■ Work instruction
Return each line from the items below that contains the word "Helper".

***** Task inputs

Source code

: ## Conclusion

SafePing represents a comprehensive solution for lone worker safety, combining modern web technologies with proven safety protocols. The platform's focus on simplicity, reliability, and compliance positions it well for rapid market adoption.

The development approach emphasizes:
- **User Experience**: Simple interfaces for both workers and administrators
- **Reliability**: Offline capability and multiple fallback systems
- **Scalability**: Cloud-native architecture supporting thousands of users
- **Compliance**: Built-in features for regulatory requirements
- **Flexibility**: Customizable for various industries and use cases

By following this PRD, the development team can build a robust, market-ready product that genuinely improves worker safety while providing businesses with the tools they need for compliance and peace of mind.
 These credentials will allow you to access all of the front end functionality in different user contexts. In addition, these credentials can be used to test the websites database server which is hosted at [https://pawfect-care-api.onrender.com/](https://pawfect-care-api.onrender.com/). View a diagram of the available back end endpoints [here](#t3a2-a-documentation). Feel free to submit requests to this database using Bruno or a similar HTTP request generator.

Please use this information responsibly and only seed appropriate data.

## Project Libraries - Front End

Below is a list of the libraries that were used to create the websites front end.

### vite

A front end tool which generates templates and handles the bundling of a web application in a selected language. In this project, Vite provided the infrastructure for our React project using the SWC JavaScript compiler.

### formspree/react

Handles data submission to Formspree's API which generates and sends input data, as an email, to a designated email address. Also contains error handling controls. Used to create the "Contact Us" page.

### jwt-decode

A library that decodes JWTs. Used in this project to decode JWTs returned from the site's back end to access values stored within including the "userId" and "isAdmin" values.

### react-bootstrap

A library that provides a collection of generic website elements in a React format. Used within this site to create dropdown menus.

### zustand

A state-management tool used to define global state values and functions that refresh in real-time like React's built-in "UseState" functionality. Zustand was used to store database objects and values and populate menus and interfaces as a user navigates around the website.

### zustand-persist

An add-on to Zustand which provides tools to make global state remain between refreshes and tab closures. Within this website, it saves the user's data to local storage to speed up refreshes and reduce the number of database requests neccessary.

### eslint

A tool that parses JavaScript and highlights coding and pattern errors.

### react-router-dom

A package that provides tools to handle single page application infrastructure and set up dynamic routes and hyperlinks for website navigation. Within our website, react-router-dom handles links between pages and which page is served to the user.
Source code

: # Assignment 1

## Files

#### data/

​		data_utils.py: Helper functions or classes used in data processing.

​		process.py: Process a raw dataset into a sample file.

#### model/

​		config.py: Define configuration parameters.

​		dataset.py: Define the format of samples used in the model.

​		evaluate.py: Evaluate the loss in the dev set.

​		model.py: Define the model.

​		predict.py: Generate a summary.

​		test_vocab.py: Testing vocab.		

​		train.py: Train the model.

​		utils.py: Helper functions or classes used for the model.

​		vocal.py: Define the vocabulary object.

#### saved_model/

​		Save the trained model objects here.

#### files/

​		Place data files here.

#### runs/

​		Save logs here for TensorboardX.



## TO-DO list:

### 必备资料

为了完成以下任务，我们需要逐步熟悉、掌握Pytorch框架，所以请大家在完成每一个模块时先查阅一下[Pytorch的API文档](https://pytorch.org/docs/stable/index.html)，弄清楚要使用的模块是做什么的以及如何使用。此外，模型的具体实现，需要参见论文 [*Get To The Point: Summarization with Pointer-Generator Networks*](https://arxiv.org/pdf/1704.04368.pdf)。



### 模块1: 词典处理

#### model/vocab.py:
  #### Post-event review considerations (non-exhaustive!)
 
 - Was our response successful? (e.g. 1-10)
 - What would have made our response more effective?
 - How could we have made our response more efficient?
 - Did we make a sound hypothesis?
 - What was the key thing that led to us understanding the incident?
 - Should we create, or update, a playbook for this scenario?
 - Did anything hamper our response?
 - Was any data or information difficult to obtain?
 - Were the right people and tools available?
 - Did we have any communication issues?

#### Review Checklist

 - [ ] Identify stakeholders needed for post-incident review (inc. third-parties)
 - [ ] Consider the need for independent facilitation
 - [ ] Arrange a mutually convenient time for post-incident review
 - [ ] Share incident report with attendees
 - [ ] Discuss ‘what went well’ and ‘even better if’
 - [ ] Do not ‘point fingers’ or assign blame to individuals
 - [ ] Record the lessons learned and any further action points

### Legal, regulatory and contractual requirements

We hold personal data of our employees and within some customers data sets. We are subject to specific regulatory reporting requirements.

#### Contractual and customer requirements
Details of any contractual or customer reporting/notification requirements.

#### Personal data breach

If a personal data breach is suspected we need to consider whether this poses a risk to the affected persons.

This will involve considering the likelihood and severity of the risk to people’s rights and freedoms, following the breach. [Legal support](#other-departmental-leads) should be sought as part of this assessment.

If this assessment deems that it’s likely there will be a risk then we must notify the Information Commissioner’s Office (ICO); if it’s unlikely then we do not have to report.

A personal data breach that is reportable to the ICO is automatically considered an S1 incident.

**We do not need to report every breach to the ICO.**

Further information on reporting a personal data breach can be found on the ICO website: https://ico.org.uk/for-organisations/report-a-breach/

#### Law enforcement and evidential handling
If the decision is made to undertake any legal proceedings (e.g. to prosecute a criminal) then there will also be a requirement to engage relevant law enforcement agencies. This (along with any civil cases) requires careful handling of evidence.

**********

■ Solved exercise
​		data_utils.py: Helper functions or classes used in data processing.
​		utils.py: Helper functions or classes used for the model.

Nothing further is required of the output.